13. Therefore, respectfully following the above ratio we allow the appeal of the assessee. We also note that following the ratio laid down in the case of CIT v. Shravanee Constructions (supra), the Co-ordinate Bench of Pune Tribunal in the case of ITO V. Skyline Developers ITA. No. 1503/PUH/2014 A.Y. 2009-10 dated 10.01.2018] has allowed the benefit to individual; assessee. The Co-ordinate Bench of Pune Tribunal has also relied on following case laws ie. Income Tax Vs. Mahalakshmi Housing. 41 taxmann.com 146 (Madras); Income Tax Officer Vs. Shalom Sankalp Ventures in ITA No. 1696/Bang/2 013 for assessment year 2008-09decided on 03-11-2016: Assistant Commissioner of Income Tax Vs. M/ s Sri Lakshmi Brick industries in ITA Nos. 1644 to 1647/Mds 2112 for assessment years2006- 07 to 2009-10 decided on 22-11-2012; Deputy Commissioner of Income Tax Vs. M/s. AKS Housing Development Co. P. Ltd, in ITA No. 1766/Mds/2012 for assessment year, 2009-10 decided on 30-11-2012. Therefore, respectfully following the ratio laid down in above decisions and facts of the case as discussed above, we allow the benefit of deduction u/s. 80IB(10) to the assessee. In the light of above. facts and circumstances, the appeal of the assessee is allowed.

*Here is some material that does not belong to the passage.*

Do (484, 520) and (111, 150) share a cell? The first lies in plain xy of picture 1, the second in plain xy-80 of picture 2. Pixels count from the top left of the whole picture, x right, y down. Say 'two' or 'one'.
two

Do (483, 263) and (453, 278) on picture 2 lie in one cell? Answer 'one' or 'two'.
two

14. In the result, the appeal of the assessee stands allowed.’
6. Considering the aforesaid decision of Tribunal on identical set of fact, wherein no variation in facts in brought to our notice for the year under consideration, nor any contrary law is shown to us to take other view, therefore, respectfully following the decision of coordinate bench, the appeal of assessee is allowed with similar observation.”

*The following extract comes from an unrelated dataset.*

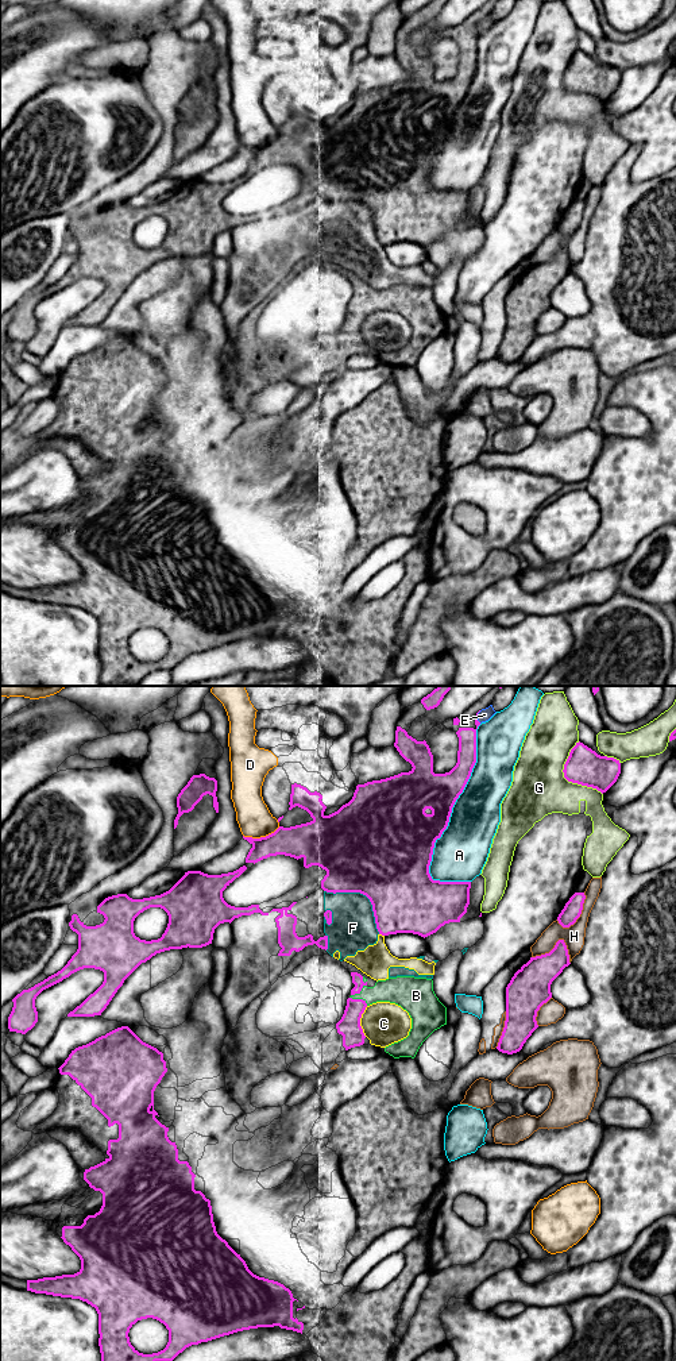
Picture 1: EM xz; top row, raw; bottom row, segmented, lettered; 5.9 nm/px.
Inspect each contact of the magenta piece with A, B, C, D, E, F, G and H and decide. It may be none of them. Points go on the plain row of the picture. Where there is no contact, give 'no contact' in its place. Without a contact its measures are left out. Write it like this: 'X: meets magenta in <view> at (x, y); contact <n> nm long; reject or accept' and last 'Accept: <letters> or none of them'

5. Considering the decision of the Tribunal on identical set of facts for AY 2011-12, which was further followed in AY 2012-13, wherein no variation in facts is brought to our notice nor any contrary law shown to us, therefore following the decisions of Coordinate Bench decision, the appeal of the assessee is allowed with similar observation.
6. In the result, appeal of the assessee is allowed.”
7. Considering the decision of Tribunal on similar set of fact in assessee’s co-owner’s case and wherein no variation, in fact, is brought to our notice nor any contrary view is brought to our notice, therefore respectfully following the same, the appeal of the assessee is allowed.
8. In the result, the appeal of the assessee is allowed.
Order announced at the time of hearing of appeal on 4thAugust, 2021 in the Virtual Court hearing.